May 22, 2006

fact check? why would we do that?

The setup is priceless.
I received this today from a dear friend that I’ve known and loved since kindergarten. We’re only a month apart in birthdays, were in every grade together through high school, and served together in the Marine Corps in the 1970’s. Just last year summer while I was on vacation in upstate New York and staying at his home for a couple days after our 30th high school reunion, we were struck by lightning at the same time as he was changing the front disc brakes on his wife’s SUV. The lightning hit a power line near the house, travelled into the garage and to the vehicle through the cord on a trouble light, and knocked the crap out of both of us as we were in contact with the vehicle. It might have made him a bit more religious all of a sudden as he had both hands on bare metal whereas I was just touching a painted surface with one hand.
The regurgitated email that follows is treacly, patriotic, and utterly false. Dembski and DaveScot crash, and crash hard, for a hoax that could be uncovered in five seconds by anyone with a quarter of an IQ point.

It's time for Dembski to dump DaveScot--and maybe even entirely leave blogging himself. He's gone from ID's leading light to its glaring embarrassment.

[via Ed Brayton]

2 comments:

Peter Patau said...

Aside from the obviously ridiculous ACLU stuff, isn't there something weird about that photo also? A little Photoshop work to produce a 100% prayerful group, instead of the usual assembly looking off in different directions? (Once you start fabricating, where do you stop?) Some of the heads toward the middle seem out of proportion. And what's with the virtually all-white Marine Corps?

Jim Anderson said...

The photo does look a little odd. Maybe it's one of those 3-D pictures.
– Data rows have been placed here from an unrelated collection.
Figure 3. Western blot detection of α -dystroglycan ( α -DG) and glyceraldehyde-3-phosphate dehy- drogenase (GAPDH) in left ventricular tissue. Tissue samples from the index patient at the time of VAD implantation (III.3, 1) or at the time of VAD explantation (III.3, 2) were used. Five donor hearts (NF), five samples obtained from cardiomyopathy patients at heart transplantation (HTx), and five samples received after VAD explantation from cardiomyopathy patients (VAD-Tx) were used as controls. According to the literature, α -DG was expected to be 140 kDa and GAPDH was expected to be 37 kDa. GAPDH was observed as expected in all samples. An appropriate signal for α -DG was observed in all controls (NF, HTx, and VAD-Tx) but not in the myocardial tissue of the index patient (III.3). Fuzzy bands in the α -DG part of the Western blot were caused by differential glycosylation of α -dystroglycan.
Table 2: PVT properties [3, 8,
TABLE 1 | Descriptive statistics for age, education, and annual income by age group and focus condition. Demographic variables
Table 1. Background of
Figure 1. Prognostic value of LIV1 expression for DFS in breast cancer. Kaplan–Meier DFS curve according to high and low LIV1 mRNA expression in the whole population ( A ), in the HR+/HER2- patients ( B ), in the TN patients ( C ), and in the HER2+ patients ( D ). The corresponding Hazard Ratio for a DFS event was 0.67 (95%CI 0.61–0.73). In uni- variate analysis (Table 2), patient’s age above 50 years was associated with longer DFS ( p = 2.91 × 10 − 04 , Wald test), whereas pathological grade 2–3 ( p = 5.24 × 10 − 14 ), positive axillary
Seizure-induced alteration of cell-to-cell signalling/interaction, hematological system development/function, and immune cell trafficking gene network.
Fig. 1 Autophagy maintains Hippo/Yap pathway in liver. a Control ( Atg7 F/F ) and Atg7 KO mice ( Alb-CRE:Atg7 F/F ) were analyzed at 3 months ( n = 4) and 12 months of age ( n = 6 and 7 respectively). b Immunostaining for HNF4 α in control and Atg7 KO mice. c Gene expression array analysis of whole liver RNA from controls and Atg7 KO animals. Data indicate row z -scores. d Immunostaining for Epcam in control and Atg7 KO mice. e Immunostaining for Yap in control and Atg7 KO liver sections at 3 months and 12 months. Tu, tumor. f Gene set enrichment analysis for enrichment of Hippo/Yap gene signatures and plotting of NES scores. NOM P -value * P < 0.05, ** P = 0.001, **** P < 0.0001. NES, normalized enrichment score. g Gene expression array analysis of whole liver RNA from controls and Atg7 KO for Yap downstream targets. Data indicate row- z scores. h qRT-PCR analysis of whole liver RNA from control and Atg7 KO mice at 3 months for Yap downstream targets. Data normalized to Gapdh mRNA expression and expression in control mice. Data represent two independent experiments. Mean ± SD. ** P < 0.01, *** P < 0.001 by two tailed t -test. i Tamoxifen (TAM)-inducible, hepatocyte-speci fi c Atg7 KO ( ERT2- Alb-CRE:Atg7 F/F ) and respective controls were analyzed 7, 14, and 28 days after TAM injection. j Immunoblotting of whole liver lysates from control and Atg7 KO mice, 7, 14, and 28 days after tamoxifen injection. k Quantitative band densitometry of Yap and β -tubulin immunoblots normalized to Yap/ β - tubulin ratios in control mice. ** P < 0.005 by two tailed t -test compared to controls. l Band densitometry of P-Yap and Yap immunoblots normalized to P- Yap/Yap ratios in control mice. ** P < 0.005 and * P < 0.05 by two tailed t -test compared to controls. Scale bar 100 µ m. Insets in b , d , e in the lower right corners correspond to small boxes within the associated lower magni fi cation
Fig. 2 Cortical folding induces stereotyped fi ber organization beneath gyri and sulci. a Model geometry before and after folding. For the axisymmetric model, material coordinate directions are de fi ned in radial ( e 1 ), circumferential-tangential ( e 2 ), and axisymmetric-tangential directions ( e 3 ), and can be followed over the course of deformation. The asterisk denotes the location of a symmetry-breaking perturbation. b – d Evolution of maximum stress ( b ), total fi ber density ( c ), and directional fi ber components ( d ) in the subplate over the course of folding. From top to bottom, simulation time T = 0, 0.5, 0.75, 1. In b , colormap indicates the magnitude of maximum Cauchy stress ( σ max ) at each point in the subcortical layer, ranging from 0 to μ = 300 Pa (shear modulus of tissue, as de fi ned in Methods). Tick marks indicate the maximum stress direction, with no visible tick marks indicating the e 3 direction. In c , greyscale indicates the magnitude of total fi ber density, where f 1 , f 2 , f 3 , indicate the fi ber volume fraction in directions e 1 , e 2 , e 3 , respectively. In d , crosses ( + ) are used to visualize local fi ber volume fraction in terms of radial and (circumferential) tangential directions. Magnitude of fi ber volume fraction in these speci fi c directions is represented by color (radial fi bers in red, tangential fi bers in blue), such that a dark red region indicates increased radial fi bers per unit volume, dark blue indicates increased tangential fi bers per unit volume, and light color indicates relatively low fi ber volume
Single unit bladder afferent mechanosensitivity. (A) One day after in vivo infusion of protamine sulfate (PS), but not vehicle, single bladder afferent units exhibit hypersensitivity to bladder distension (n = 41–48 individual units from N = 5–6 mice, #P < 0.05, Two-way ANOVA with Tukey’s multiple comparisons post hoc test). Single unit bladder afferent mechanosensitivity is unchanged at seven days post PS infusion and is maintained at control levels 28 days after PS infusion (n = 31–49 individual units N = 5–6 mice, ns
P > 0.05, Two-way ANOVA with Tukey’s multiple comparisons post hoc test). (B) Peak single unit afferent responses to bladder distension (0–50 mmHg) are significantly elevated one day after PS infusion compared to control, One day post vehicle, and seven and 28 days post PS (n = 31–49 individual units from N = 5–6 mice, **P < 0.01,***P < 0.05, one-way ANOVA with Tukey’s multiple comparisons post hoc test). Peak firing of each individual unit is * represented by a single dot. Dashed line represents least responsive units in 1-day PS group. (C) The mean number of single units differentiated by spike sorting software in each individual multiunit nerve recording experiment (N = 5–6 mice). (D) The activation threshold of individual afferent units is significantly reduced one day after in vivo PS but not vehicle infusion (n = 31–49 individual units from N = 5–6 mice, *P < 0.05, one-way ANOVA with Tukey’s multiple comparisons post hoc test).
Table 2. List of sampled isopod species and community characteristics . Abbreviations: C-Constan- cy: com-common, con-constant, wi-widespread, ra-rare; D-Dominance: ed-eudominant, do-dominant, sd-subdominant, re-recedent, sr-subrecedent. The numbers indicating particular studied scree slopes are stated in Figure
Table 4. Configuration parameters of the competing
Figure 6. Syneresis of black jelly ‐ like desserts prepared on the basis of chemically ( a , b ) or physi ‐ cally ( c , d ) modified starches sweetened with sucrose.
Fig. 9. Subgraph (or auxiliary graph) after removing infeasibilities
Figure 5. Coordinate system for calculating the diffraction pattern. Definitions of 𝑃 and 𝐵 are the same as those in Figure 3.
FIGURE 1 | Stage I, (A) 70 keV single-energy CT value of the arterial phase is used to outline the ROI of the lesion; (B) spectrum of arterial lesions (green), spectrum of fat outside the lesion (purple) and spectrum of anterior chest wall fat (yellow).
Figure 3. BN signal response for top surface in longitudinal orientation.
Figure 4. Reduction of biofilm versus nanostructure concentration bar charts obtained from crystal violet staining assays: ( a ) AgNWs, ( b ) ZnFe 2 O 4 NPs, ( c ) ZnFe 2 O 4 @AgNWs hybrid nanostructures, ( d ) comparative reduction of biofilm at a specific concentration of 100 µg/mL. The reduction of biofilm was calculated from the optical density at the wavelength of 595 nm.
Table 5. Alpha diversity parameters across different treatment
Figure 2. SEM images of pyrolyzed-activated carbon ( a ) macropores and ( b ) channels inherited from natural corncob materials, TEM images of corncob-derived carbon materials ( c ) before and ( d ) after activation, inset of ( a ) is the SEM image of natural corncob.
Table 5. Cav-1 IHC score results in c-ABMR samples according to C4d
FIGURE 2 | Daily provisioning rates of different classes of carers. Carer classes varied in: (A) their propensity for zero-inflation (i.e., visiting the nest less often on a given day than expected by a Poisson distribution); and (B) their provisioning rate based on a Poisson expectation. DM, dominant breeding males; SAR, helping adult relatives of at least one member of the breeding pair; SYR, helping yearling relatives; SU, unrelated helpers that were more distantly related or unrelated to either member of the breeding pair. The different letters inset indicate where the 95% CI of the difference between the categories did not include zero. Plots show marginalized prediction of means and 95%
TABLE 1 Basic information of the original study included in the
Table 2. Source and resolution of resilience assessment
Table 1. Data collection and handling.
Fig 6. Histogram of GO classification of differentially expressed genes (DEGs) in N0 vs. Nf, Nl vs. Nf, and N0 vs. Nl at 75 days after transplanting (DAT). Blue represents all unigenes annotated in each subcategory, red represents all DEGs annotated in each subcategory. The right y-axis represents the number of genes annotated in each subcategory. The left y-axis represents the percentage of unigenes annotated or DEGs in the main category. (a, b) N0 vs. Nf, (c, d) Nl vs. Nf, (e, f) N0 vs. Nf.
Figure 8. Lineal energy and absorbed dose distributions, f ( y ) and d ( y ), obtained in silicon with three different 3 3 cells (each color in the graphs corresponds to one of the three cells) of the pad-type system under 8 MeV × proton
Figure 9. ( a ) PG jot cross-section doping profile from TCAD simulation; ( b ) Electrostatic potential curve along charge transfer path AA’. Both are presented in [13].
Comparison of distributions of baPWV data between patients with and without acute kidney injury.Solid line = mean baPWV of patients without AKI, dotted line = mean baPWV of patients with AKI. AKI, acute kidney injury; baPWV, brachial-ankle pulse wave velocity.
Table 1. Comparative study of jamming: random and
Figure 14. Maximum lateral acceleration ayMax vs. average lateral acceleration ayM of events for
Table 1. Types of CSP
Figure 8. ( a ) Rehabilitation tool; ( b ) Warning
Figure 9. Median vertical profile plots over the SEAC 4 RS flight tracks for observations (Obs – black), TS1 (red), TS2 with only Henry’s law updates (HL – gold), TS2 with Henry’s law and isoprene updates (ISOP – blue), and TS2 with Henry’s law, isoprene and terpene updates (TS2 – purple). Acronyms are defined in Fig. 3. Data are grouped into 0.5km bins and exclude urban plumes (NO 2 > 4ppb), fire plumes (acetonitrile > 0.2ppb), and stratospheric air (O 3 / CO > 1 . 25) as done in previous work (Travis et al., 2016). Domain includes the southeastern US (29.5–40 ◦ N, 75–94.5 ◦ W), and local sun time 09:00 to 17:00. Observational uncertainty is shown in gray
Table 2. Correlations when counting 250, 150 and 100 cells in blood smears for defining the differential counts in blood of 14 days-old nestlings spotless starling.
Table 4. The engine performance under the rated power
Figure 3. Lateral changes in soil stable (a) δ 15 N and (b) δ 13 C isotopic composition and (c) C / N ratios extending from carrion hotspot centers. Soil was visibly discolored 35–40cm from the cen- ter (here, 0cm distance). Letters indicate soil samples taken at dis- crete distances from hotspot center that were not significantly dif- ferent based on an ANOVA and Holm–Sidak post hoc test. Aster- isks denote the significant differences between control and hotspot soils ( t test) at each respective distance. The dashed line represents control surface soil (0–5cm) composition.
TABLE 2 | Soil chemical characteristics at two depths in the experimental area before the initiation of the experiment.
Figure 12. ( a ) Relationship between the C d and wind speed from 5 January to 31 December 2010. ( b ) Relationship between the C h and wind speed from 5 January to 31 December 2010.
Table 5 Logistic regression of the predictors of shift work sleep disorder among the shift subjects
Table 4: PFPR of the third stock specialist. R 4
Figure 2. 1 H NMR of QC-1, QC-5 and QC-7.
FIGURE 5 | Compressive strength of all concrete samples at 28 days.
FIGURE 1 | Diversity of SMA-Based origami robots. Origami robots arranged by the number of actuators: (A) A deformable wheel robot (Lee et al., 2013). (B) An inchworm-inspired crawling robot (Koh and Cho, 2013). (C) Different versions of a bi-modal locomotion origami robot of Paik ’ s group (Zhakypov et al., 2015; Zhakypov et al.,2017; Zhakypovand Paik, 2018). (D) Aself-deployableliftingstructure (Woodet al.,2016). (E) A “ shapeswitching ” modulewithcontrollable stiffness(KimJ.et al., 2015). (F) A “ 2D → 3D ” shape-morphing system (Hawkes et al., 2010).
DaveScot has changed his tune and--as usual--deleted contrary comments.

To everyone who’s pointed out that the ACLU story is a fabrication according to snopes.com - that’s hardly the point. The pictures of Marines praying are real. The fighting and dying to protect the interests of the United States is real. The request to pray for them is real. So I removed the fake names, noted the ACLU statement is rumor, and quoted a very real former Marine Sergeant’s sentiments instead. If anyone has a problem with that they can KMA. Google that.

Of course, that "very real former Marine Sergeant" is himself. Did I mention the word "embarrassment?"